Paulo Ró ressaltou que, mesmo após décadas, o legado do Grupo Jaguaribe Carne continua a influenciar a cena cultural brasileira. Seu trabalho inspirou muitos artistas a desafiarem convenções e a explorarem novos territórios criativos. O grupo também abriu portas para discussões sobre a liberdade de expressão, o papel da arte na sociedade e a importância da cultura como agente de transformação.

“A criatividade sempre foi uma coisa muito difícil para todo mundo que é criativo né? Que decide viver é essa coisa do “anormal” vamos dizer assim, por que não é fácil pra ninguém, nenhuma pessoa criativa viver num mundo hoje que tudo tem que ser igual tudo tem que ser exatamente igual ao outro, então quando você vê aqueles grupos de  artistas que aparecem na TV cantando que é uma cópia da cópia da cópia da cópia da cópia da cópia da cópia né? Então viver nesse universo é muito difícil por que as pessoas estão se acostumando a ficar ouvindo só cópia da cópia e aí quando chega alguém com alguma coisa diferente, as pessoas acham estranho, muito estranho e não aceitam simplesmente as pessoas não aceitam aquela coisa, ser criativo não é aceito e aí haja força de vontade, haja coragem pra viver e sobreviver junto com a criatividade porque é difícil muito difícil.”

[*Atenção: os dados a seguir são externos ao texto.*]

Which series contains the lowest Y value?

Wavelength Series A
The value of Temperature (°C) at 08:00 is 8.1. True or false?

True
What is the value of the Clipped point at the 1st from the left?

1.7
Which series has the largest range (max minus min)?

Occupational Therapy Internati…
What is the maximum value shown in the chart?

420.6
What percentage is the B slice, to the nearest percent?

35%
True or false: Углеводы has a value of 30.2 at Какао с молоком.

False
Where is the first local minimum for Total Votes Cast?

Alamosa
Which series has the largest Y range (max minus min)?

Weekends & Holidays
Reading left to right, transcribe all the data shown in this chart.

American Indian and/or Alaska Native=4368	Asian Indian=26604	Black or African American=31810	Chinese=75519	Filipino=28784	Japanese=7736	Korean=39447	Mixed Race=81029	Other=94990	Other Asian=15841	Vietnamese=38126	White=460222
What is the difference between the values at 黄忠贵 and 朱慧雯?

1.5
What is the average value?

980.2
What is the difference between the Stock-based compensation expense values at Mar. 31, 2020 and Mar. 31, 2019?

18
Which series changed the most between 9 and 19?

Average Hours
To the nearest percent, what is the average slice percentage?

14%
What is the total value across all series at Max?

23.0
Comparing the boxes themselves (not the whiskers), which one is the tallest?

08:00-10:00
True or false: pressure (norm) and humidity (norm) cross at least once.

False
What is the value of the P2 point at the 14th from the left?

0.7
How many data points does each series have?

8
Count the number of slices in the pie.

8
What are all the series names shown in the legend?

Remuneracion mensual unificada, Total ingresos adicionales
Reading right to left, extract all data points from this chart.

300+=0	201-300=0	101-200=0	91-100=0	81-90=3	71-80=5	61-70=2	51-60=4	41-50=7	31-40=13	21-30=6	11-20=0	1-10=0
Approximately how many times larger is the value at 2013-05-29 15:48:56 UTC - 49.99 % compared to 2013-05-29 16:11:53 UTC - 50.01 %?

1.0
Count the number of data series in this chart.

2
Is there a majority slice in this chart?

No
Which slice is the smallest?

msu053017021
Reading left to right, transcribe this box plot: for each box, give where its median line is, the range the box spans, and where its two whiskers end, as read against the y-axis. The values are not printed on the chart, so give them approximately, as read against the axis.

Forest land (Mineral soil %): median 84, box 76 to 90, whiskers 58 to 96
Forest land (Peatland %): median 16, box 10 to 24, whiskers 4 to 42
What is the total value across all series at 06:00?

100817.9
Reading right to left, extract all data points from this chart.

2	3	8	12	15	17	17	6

A entrevista com Paulo Ró destaca a extraordinária jornada do Grupo Jaguaribe Carne como uma voz de resistência e criatividade em tempos sombrios. Sua dedicação à cultura como uma força de transformação e seu compromisso com a expressão artística livre continuam a inspirar gerações e servem como um lembrete poderoso de que a cultura é uma voz que nunca deve ser silenciada. O movimento Jaguaribe Carne permanece como um farol de esperança e inspiração na história cultural do Brasil.

“Bom, a gente tá produzindo um trabalho chamado “Isabel 7 cirandas negras” que são letras de música que Pedro fez depois que a nossa mãe faleceu e eu coloquei melodia e a gente tá aí gravando com apoio mais uma vez de pessoas amigas que admiram o nosso trabalho. E é isso, a gente vai continuar fazendo o nosso trabalho devagarinho dentro da mata e quando precisar a gente sai pra fazer às “7 cirandas negras e um apito”, diz Paulo Ró.